The KwaZulu-Natal ANC leadership election has come down to a two-way contest between sitting chairperson Sihle Zikalala and senior party member of the provincial legislature Siboniso Duma after two other would-be contenders failed to make it onto the ballot.
The two contenders were nominated by branches ahead of the ANC’s KwaZulu-Natal provincial conference that began in Durban on Friday, despite the hype generated by the announcement of several other figures associated with the party that they wanted to challenge for the position.
On Saturday, Nomusa Dube-Ncube, the sitting treasurer, was nominated from the floor as chair by one of the eThekwini branches, and she accepted.
However, Dube-Ncube failed by a significant margin to secure a secondment from the necessary 25% of the 1,607 delegates to get onto the ballot and was unable to contest for the post.
AmaZulu FC owner Sandile Zungu, who had announced his intention to stand last week after having withdrawn, was nominated from the floor but declined, avoiding the embarrassment of not making it onto the ballot.
Zungu had claimed support from the radical economic transformation (RET) faction and from former president Jacob Zuma, who he had visited for “advice” ahead of the conference.
The contest will now be fought between the “Ankole” faction led by Zikalala and which supports a second term for president Cyril Ramaphosa, and the “Taliban” grouping, which has been mobilising ahead of the conference.
The Talibans have the support of some of the RET branches in the province and are linked to several powerful national players, including presidential hopeful Zweli Mkhize and acting secretary general Paul Mashatile, who is likely to stand as deputy president.

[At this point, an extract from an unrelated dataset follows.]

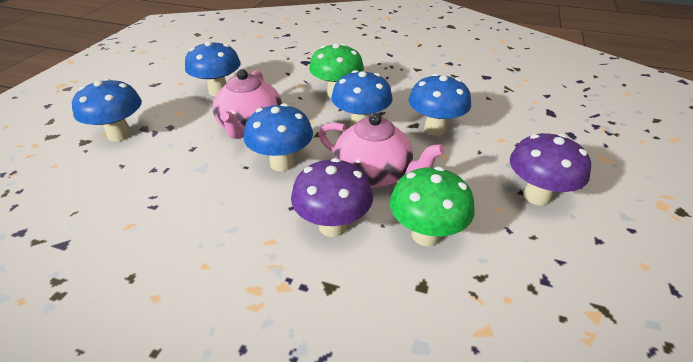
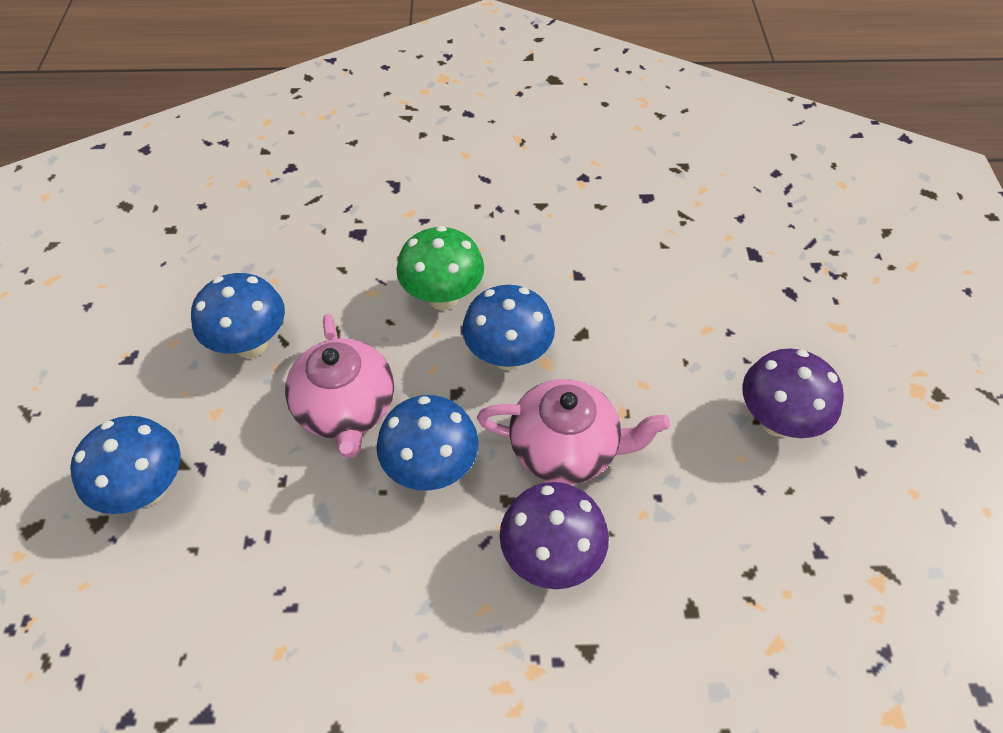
camera: 20 degrees left, 15 degrees up
(426, 235) = (668, 531): green mushroom -> none
(435, 129) = (613, 335): blue mushroom -> none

This weekend’s provincial contest will give an indication of how Ramaphosa and his opponents are likely to perform at the national conference in December. KwaZulu-Natal is one of the biggest ANC provinces and the outcome is an important indicator of where the balance of forces lies.
The remainder of the top five posts are being contested along the same Ankole-Taliban lines, with sitting secretary Mdumiseni Ntuli being challenged for the position by Kokstad mayor Bheki Mtolo.

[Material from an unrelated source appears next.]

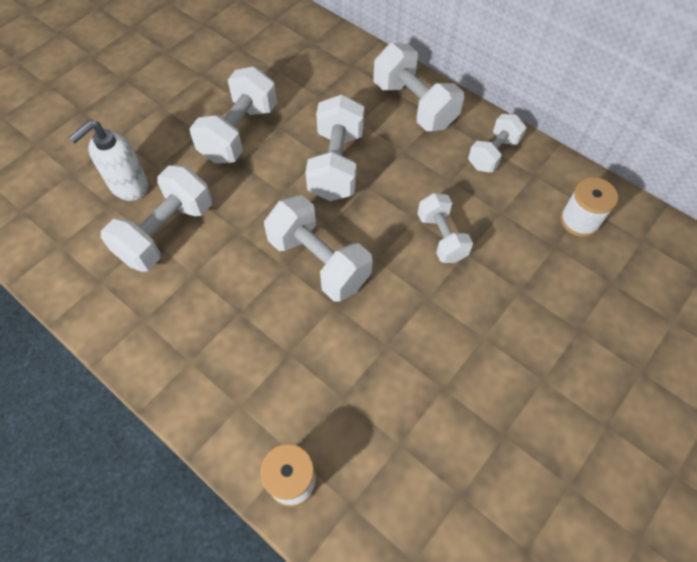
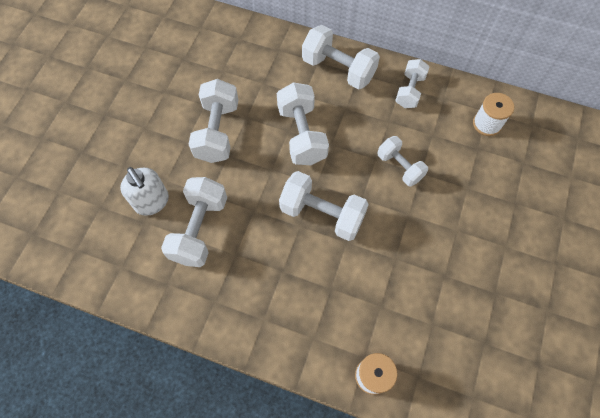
camera: 20 degrees left, 5 degrees up
(129, 186) = (152, 202): white soap dispenser -> white soap dispenser turned 60 degrees counterclockwise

Mtolo’s grouping is being courted by Mkhize, who hopes they will be central to his bid for the ANC presidency in December, but is also understood to have a relationship with the “Adiwele” faction in the party.
The Adiwele group also has links to Mashatile through Lebogang Maile, the Gauteng member of the executive council (MEC) for cooperative governance who unsuccessfully stood for the position of that province’s chairperson last month.

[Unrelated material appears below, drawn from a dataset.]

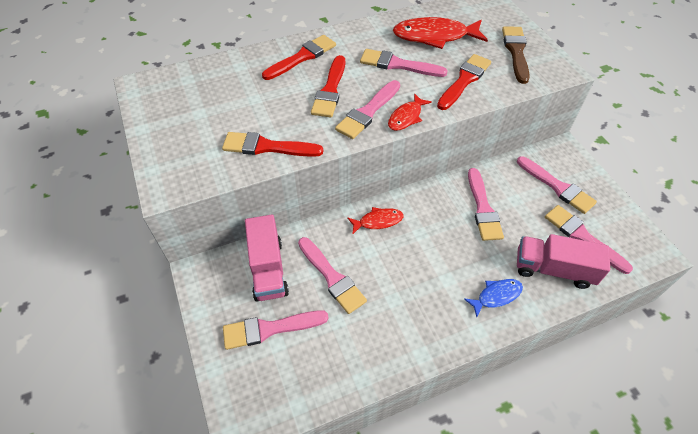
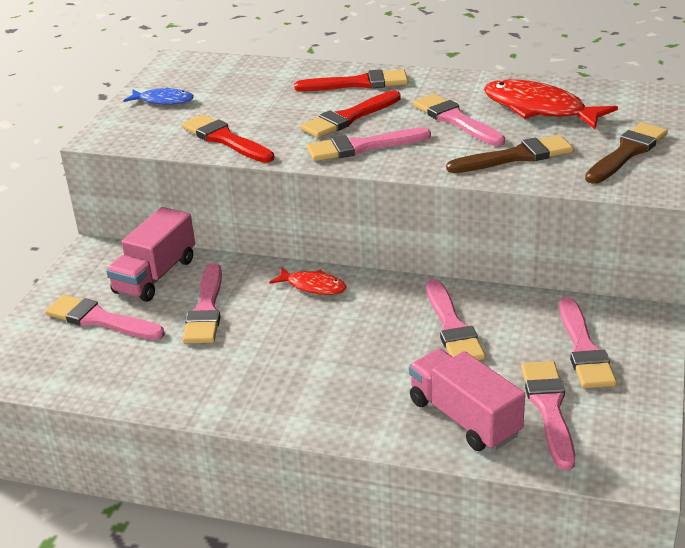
camera: 40 degrees right, 20 degrees down
(406, 117) = (398, 164): red fish -> none
(464, 80) = (515, 156): red brush -> brown brush
(483, 208) = (452, 327): pink brush -> pink brush turned 45 degrees counterclockwise
(496, 296) = (359, 406): blue fish -> blue fish (163, 101)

The deputy chairperson’s post will be contested by education MEC Kwazi Mshengu, Zikalala’s ally, and health MEC Nomagugu Simelane-Zulu, who was nominated from the floor.
The sitting deputy secretary, Sipho Hlomuka, a key figure in the Taliban group, will face a challenge from Nontembeko Boyce, the KwaZulu-Natal legislature speaker.
eThekwini chairperson Zandile Gumede, who is not permitted to stand because she is facing corruption charges, was nominated, but declined.
Jomo Sibiya, the human settlements MEC was nominated from the floor as was Nututko Mahlaba, the Newcastle mayor and eMalahleni chairperson.
The result of the top five election is expected on Saturday night, after which the voting for the additional members of the provincial executive committee and policy discussions will take place.